How do you recruit people for a focus group?

  • You could recruit in a busy public place – a high street, parade of shops, outside a supermarket or station – this will get a mix including people who have never heard of Big Local.
  • You could recruit at a Big Local event – although this might include people who already know about Big Local.
  • You could go door-knocking on residential streets but this will obviously create a focus group of people who live near each other
  • If you want to find out about particular types of people then go to where they are. For example, if you want parents of young children then ask local nurseries if some of their parents would like to take part.

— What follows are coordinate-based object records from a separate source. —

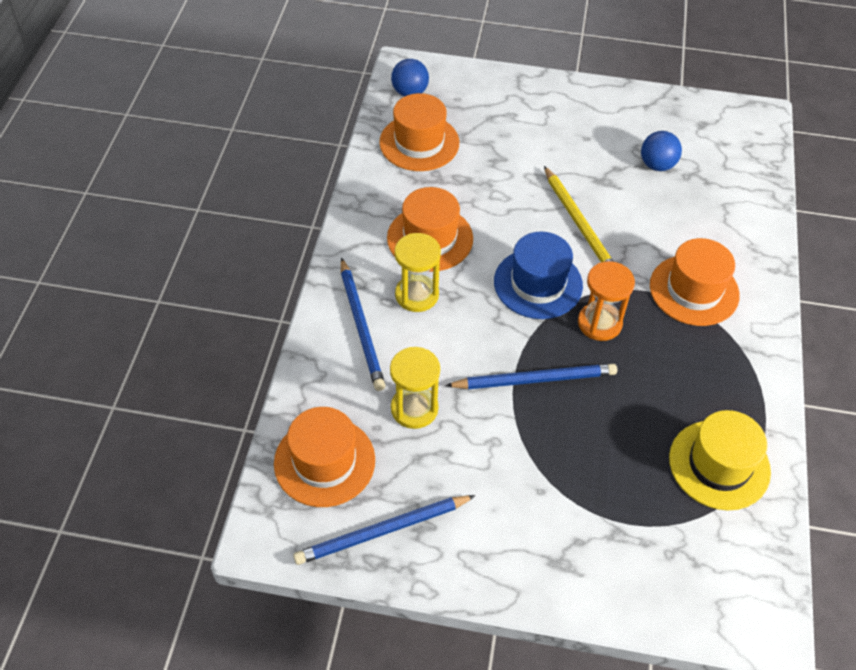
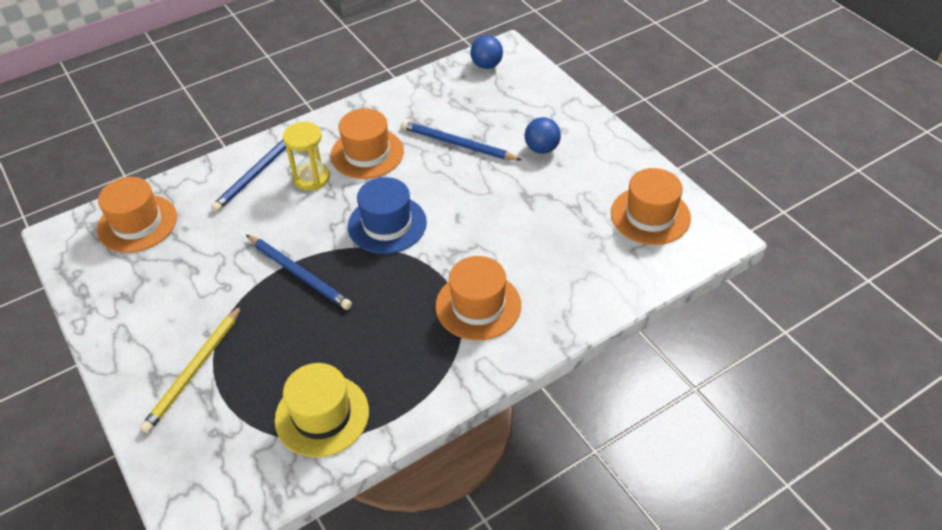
camera: 50 degrees right, 5 degrees down
blue pencil [293,495,476,565] -> blue pencil moved to [401,121,522,161]
orange hat [379,93,459,171] -> orange hat moved to [611,168,691,245]
yellow hourglass [390,347,440,429] -> none
yellow pencil [544,166,614,262] -> yellow pencil moved to [140,305,242,433]
orange hourglass [578,261,635,341] -> none
blue ball [641,131,682,171] -> blue ball moved to [525,117,561,154]

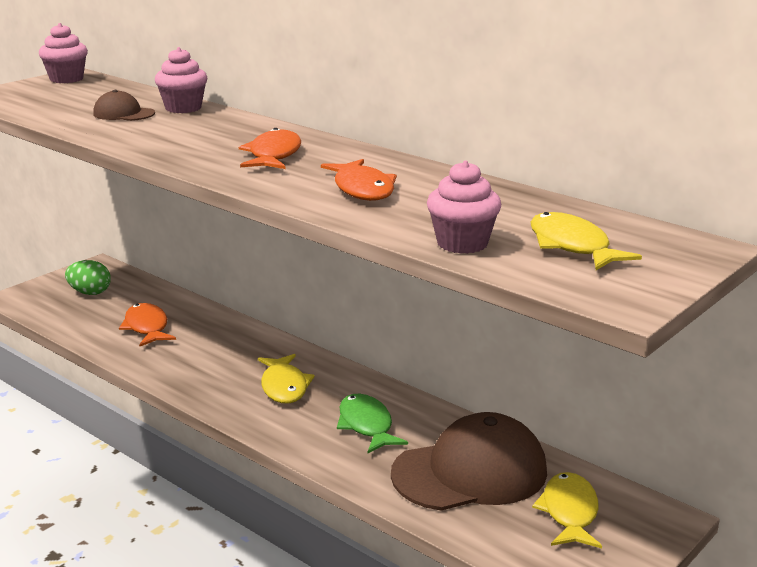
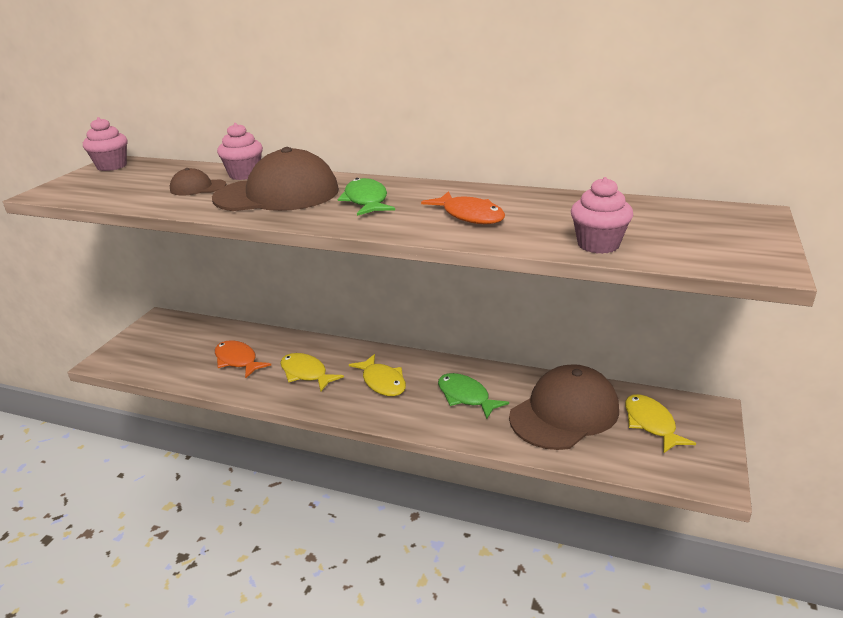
camera: 20 degrees left, 5 degrees up
green egg [65,260,111,295] -> none
orange fish [239,128,301,169] -> green fish [338,178,395,216]
yellow fish [530,212,642,270] -> yellow fish moved to [280,353,344,391]
none -> brown cap [212,147,339,211]

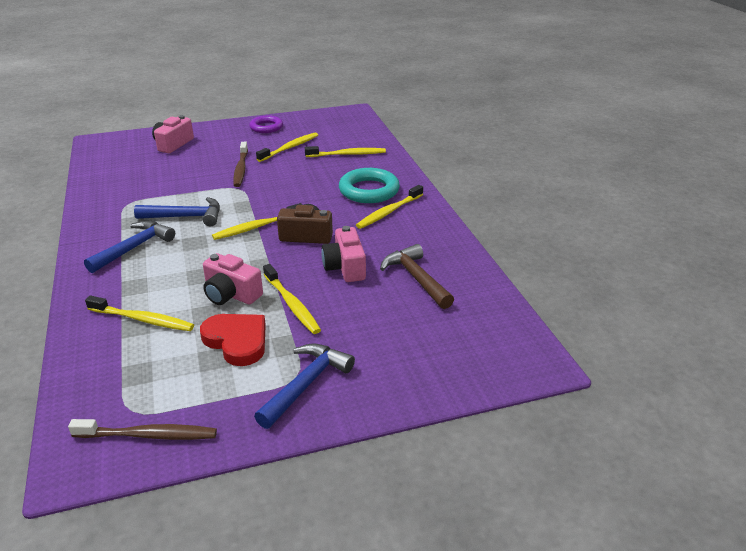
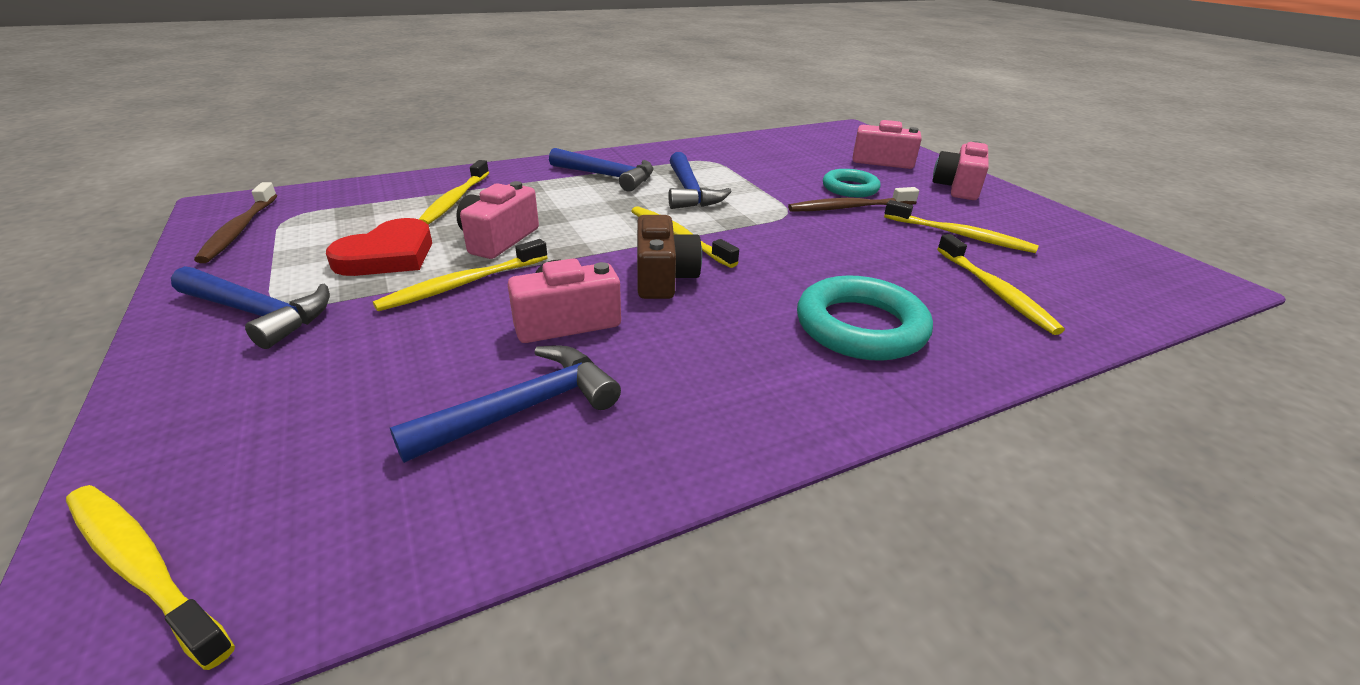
camera: 80 degrees right, 0 degrees up
purple ring [249,116,283,133] -> none
yellow toothbrush [356,185,423,229] -> yellow toothbrush moved to [66,485,235,670]
brown hammer [380,244,454,309] -> blue hammer [390,345,621,463]
none -> turquoise ring [823,169,881,197]
none -> pink camera [932,141,988,200]

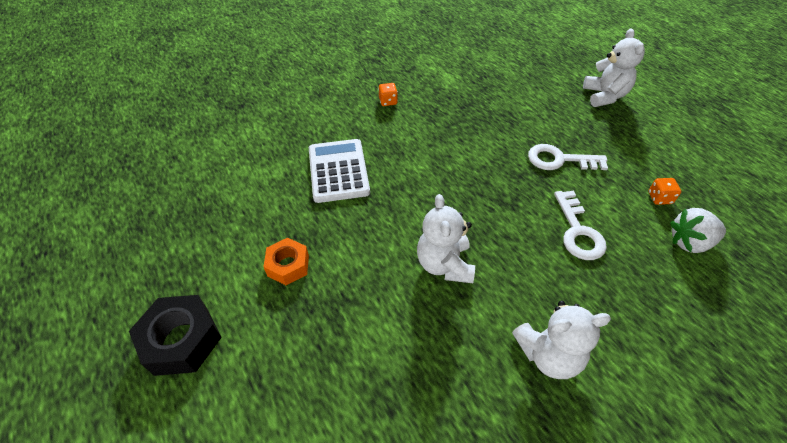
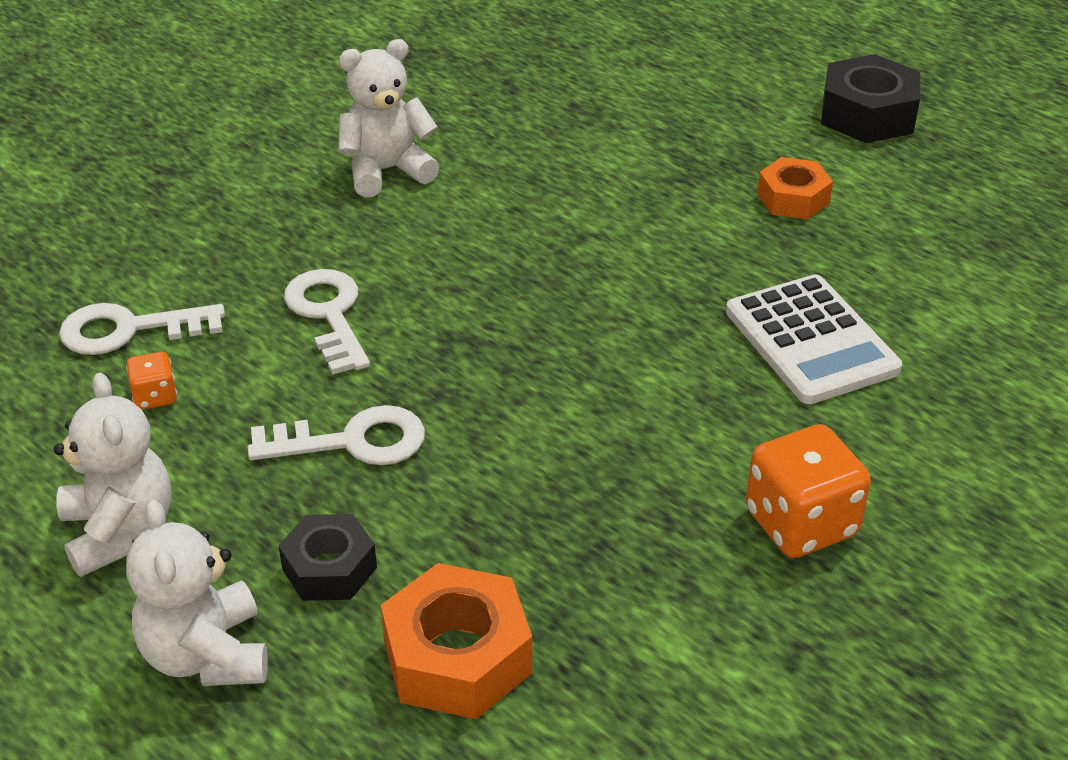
camera: 165 degrees right, 10 degrees down
orange dice [378,83,398,106] -> orange dice [746,424,871,558], size x2.00
white teddy bear [417,194,475,283] -> white teddy bear moved to [54,373,172,577]
white strawberry [670,208,726,253] -> white key [59,303,225,355]
none -> black nut [279,514,377,601]
none -> orange nut [381,563,532,719]

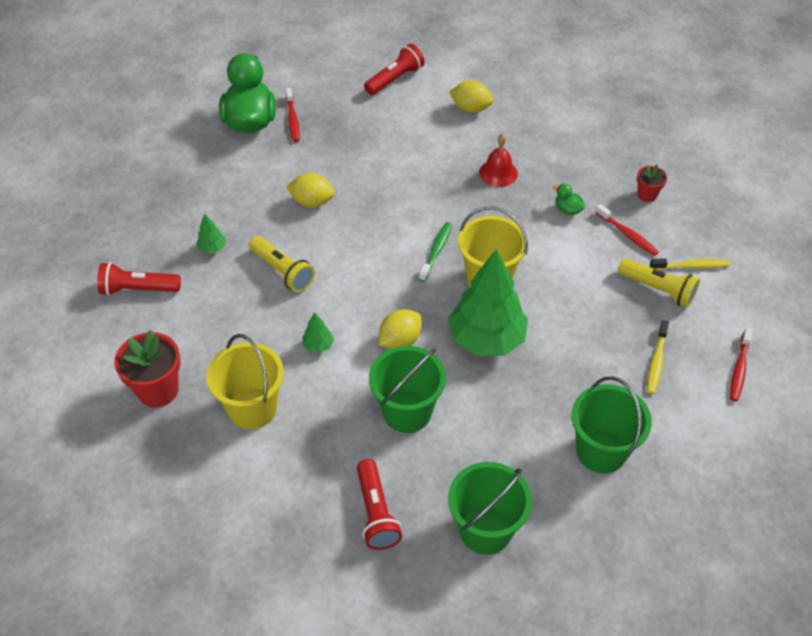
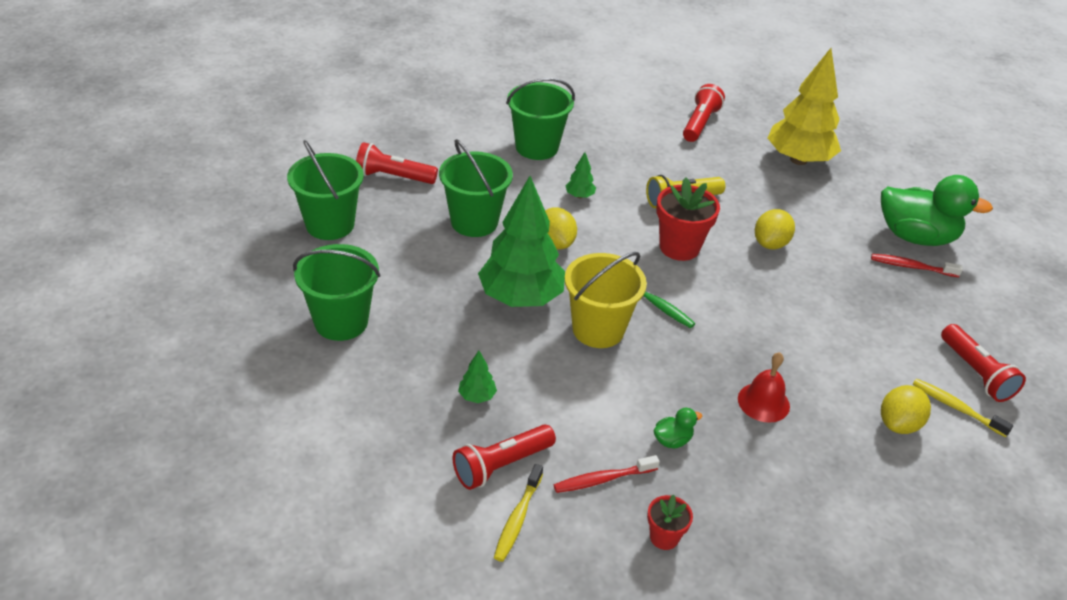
camera: 110 degrees right, 10 degrees down
red flower pot [114,330,181,407] -> red flower pot moved to [656,178,720,261]
green tree [196,213,226,254] -> green tree moved to [458,351,497,403]
yellow bucket [206,334,284,429] -> green bucket [506,78,575,160]
yellow flashlight [618,258,700,308] -> red flashlight [453,424,556,490]
yellow toothbrush [647,320,669,394] -> yellow toothbrush moved to [913,379,1013,437]
red toothbrush [730,327,753,401] -> none
none -> yellow tree [768,48,841,165]

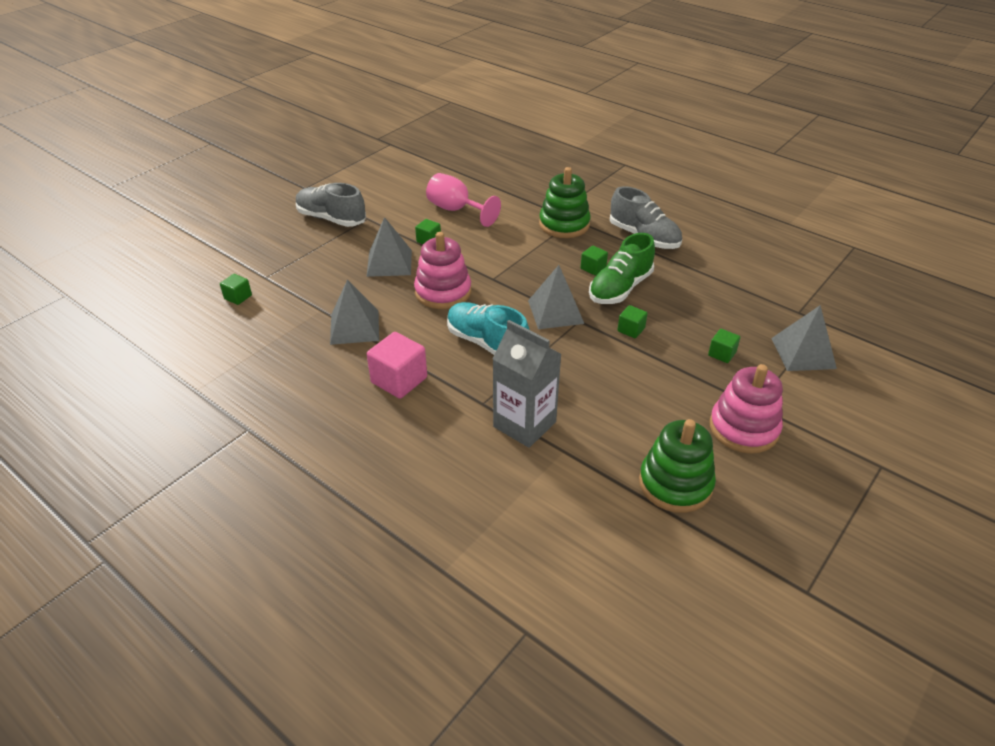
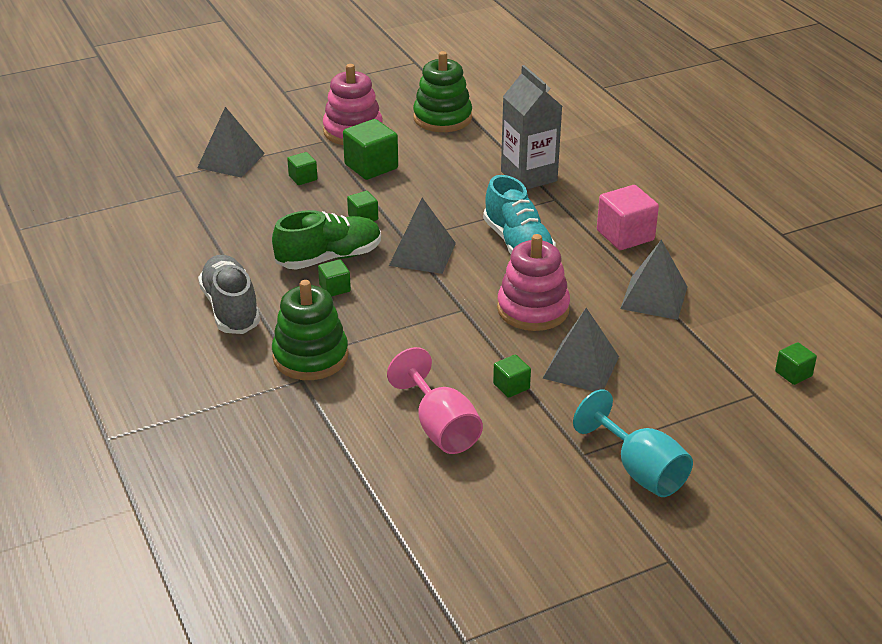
camera: 155 degrees left, 5 degrees down
grey shoe [296,183,366,227] -> turquoise goblet [573,389,693,497]
none -> green cube [343,119,398,180]

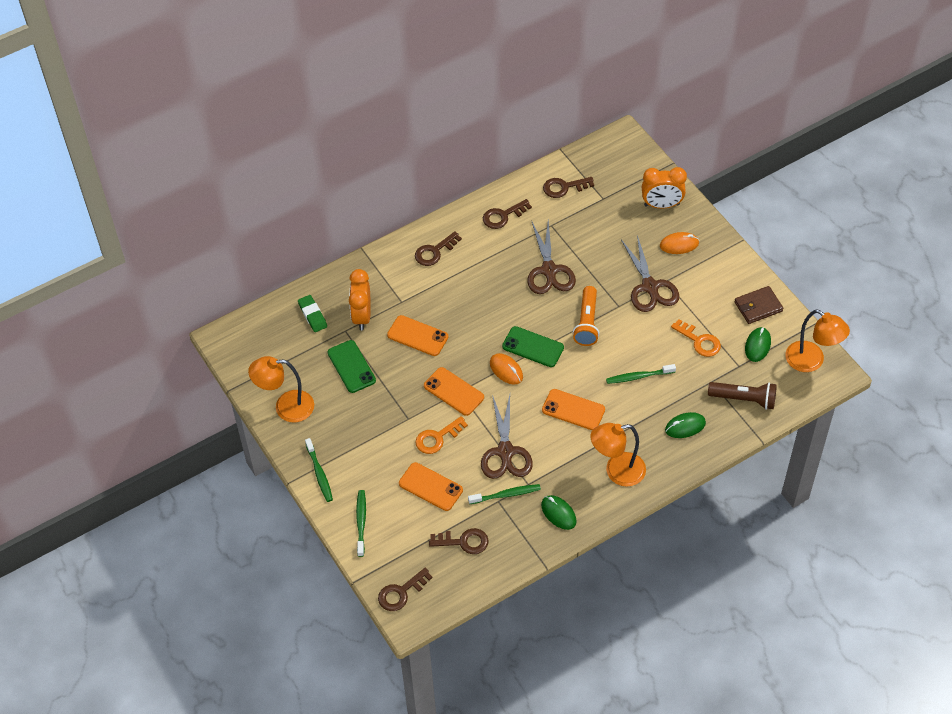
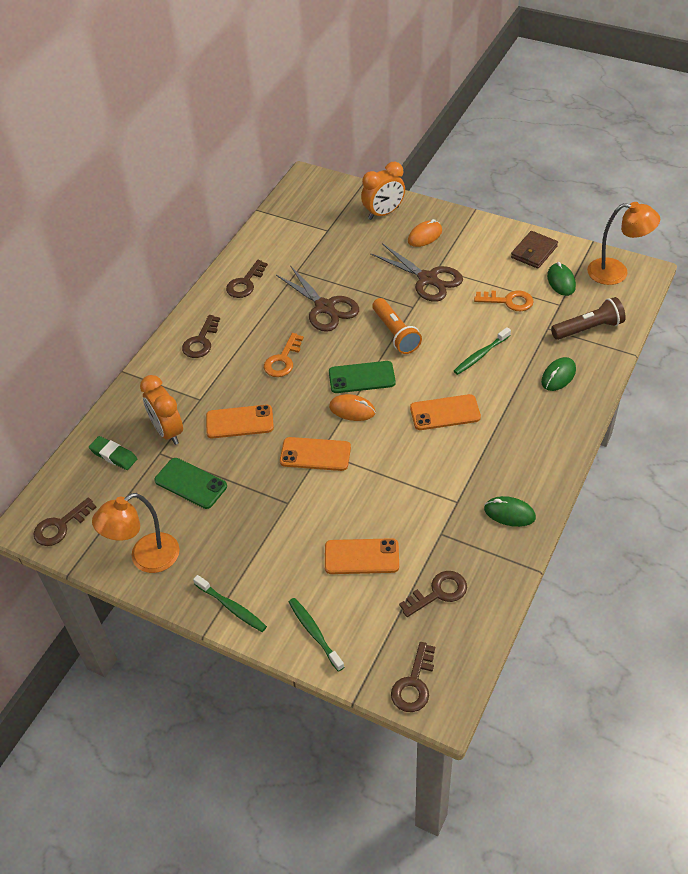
camera: 30 degrees left, 5 degrees down
orange key [415,416,468,454] -> orange key moved to [264,333,304,377]
green toothbrush [468,484,541,504] -> none
brown scissors [481,395,533,479] -> none
brown key [543,177,594,198] -> brown key moved to [33,497,97,546]
orange lamp [591,423,646,487] -> none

How do you run the actual focus group?

  • Say ‘welcome and thank you for coming’ then explain who you are and what the focus group is about. Also explain how information from the focus group will be used.
  • Check that everyone can stay for the whole meeting and ask people to put their phones on silent.
  • Be open and honest about why you are running a focus group and why you have chosen these particular people to take part. Explain any ‘ground-rules’ you want to set (like respecting everyone’s opinion, and taking group responsibility for ensuring sure everyone gets a chance to speak).
  • Ask everyone to introduce themselves – their name, where they live, maybe ask people to say if they have ever been in a focus group before – this is just about warming everyone up and ‘breaking the ice’.
  • Then ask your first question. Wait to see who wants to have a go answering first, then let others join in or respond to what the first person said. Let the discussion take different paths, but bring it back to your question if it goes too far off.
  • Make a note of who has spoken and who has not, and make sure everyone in the group has a chance to speak. You should encourage quieter people to share their thoughts, and ask the more talkative people to let everyone else have a turn.
  • At the end you might want to reflect on what has been discussed and ask people whether the discussion went the way they expected.
  • And finally, it should be an enjoyable experience for all involved!

We hope you try running a focus group yourself, and let us know what happens. We also hope you get a chance to pass this ‘how to’ guide on to others in your Big Local area.